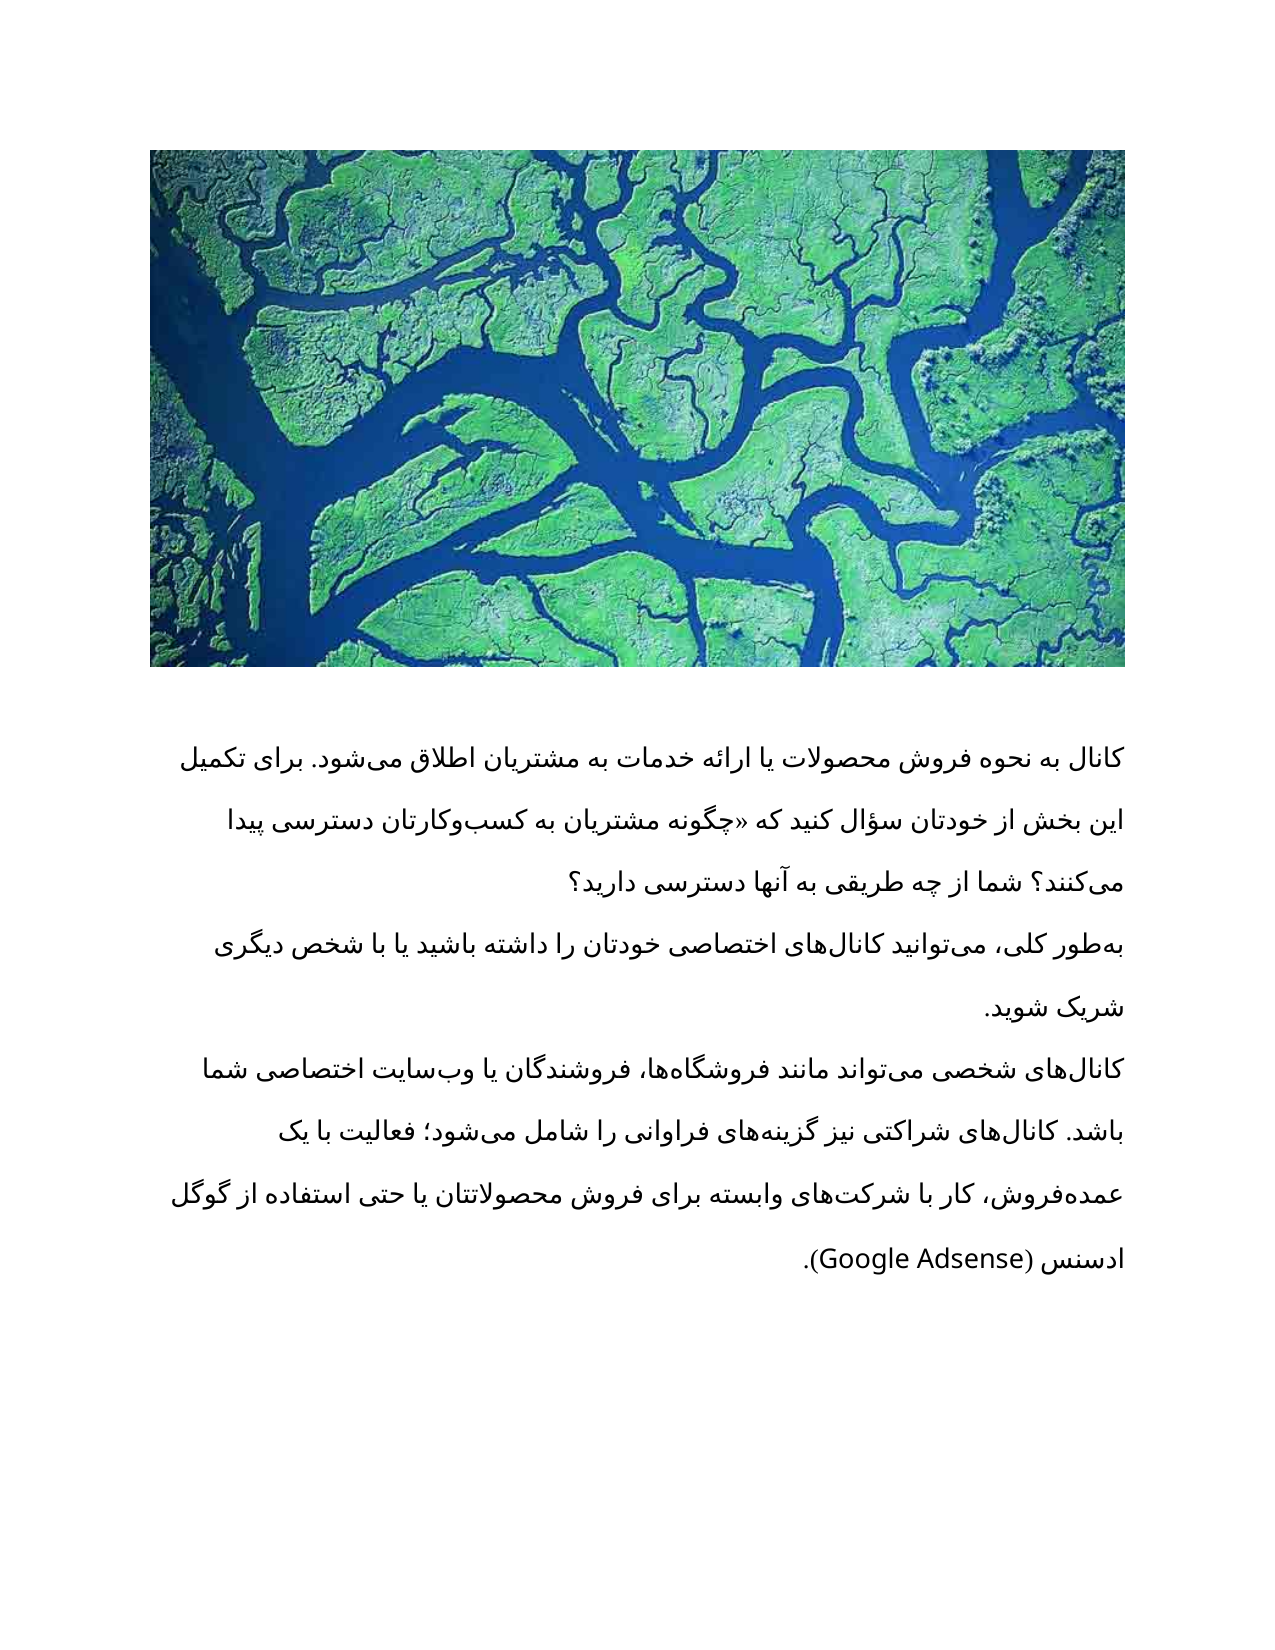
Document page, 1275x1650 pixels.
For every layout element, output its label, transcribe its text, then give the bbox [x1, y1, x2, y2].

text کانال به ‌نحوه فروش محصولات یا ارائه‌ خدمات به ‌مشتریان اطلاق می‌شود. برای تکمیل این ‌بخش از خودتان سؤال کنید که «چگونه مشتریان به ‌کسب‌و‌کارتان دسترسی پیدا می‌کنند؟ شما از چه‌ طریقی به‌‌‌ آنها دسترسی دارید؟ به‌طور کلی، می‌توانید کانال‌های اختصاصی خودتان را داشته ‌باشید یا با شخص ‌دیگری شریک شوید. کانال‌های شخصی می‌تواند مانند فروشگاه‌ها، فروشندگان یا وب‌سایت‌ اختصاصی شما باشد. کانال‌های ‌شراکتی نیز گزینه‌های فراوانی را شامل ‌می‌شود؛ فعالیت ‌با یک ‌عمده‌فروش، کار با شرکت‌های وابسته برای فروش محصولاتتان یا حتی استفاده از گوگل ‌ادسنس (Google Adsense). [150, 742, 1125, 1277]
picture [150, 150, 1125, 667]
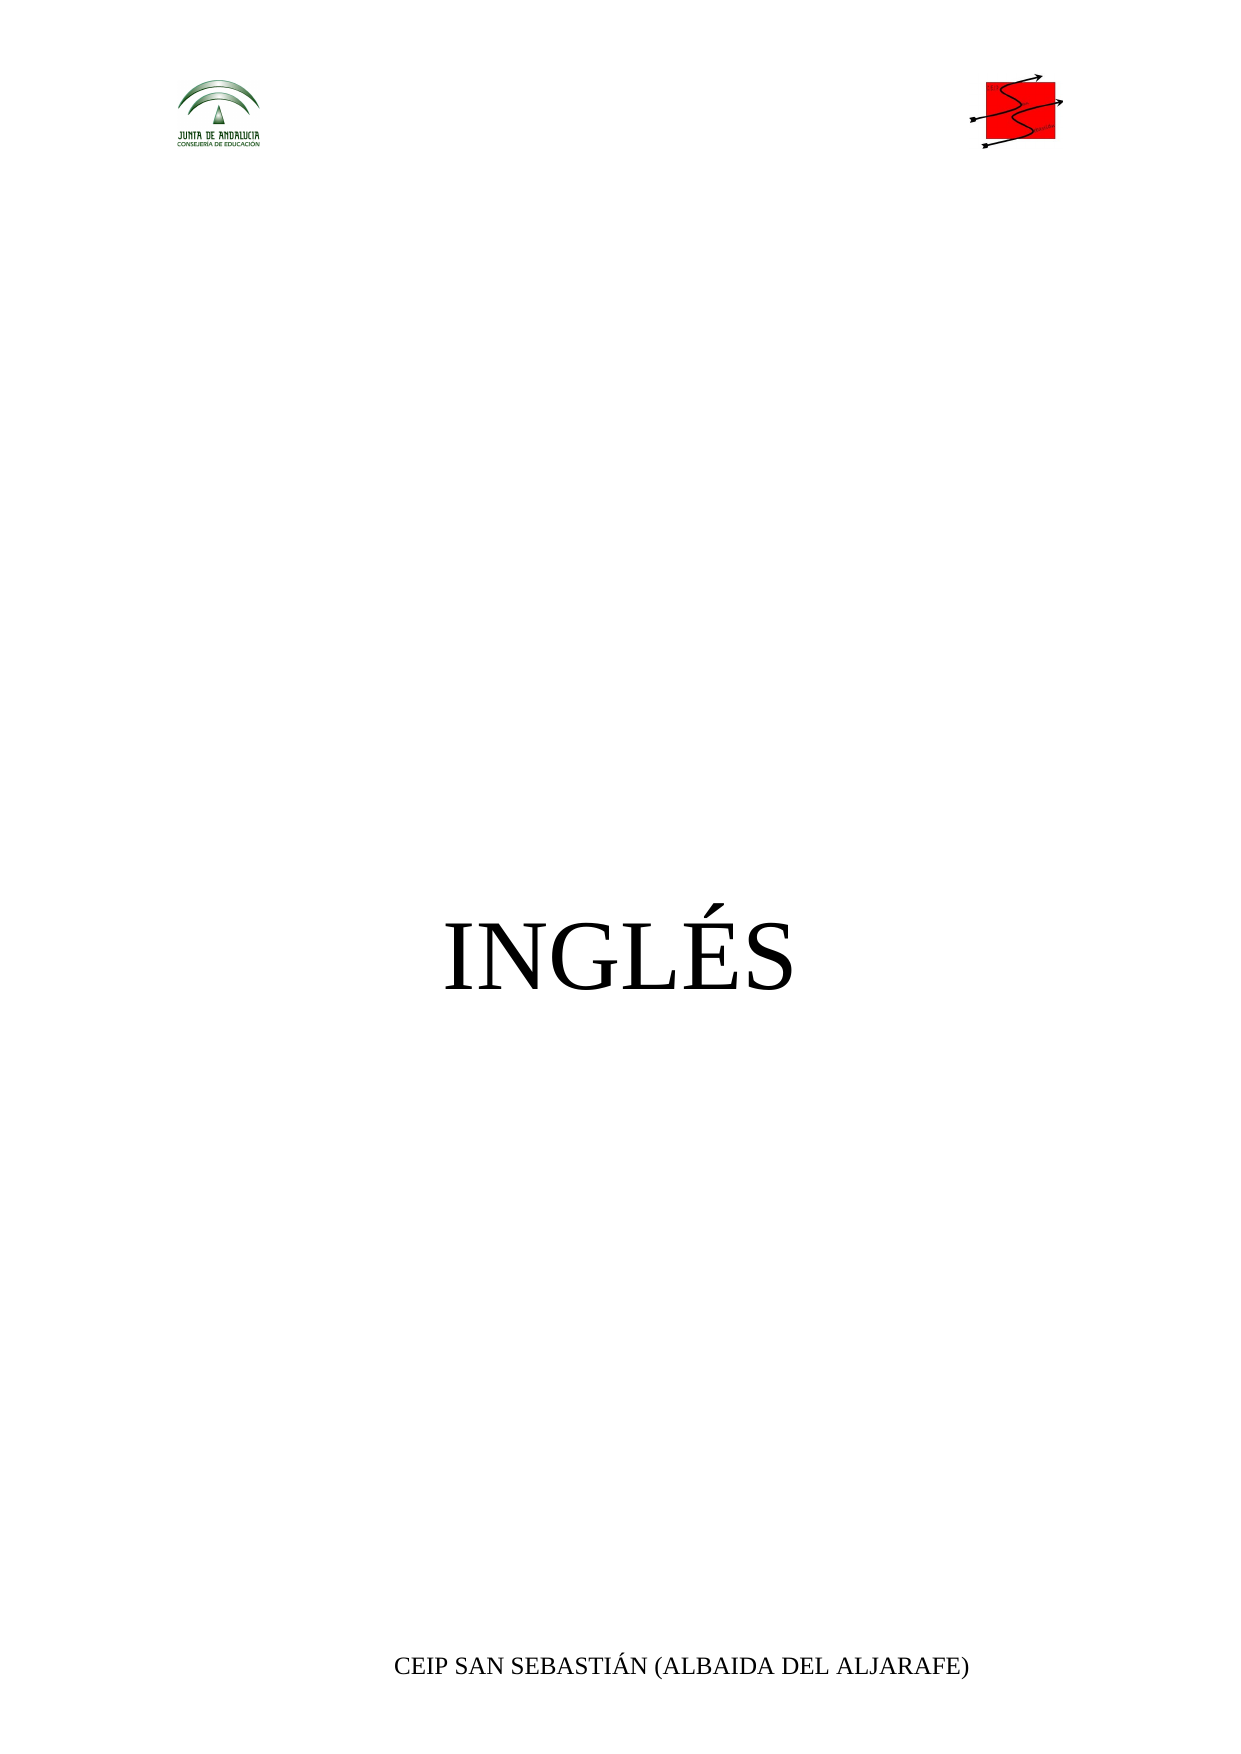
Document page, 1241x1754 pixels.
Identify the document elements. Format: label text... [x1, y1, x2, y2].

picture [177, 80, 260, 149]
picture [969, 73, 1063, 149]
text INGLÉS [177, 896, 1063, 1011]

----------

→ Instruction:
From the line with "For every layout" down to the final line of the entries above, repeat each line exactly; omit the pictures.

→ Solved exercise:
For every layout element, output its label, transcribe its text, then give the bbox [x1, y1, x2, y2].

text کانال به ‌نحوه فروش محصولات یا ارائه‌ خدمات به ‌مشتریان اطلاق می‌شود. برای تکمیل این ‌بخش از خودتان سؤال کنید که «چگونه مشتریان به ‌کسب‌و‌کارتان دسترسی پیدا می‌کنند؟ شما از چه‌ طریقی به‌‌‌ آنها دسترسی دارید؟ به‌طور کلی، می‌توانید کانال‌های اختصاصی خودتان را داشته ‌باشید یا با شخص ‌دیگری شریک شوید. کانال‌های شخصی می‌تواند مانند فروشگاه‌ها، فروشندگان یا وب‌سایت‌ اختصاصی شما باشد. کانال‌های ‌شراکتی نیز گزینه‌های فراوانی را شامل ‌می‌شود؛ فعالیت ‌با یک ‌عمده‌فروش، کار با شرکت‌های وابسته برای فروش محصولاتتان یا حتی استفاده از گوگل ‌ادسنس (Google Adsense). [150, 742, 1125, 1277]
picture [150, 150, 1125, 667]
Document page, 1241x1754 pixels.
Identify the document elements. Format: label text... [x1, y1, x2, y2].

picture [177, 80, 260, 149]
picture [969, 73, 1063, 149]
text INGLÉS [177, 896, 1063, 1011]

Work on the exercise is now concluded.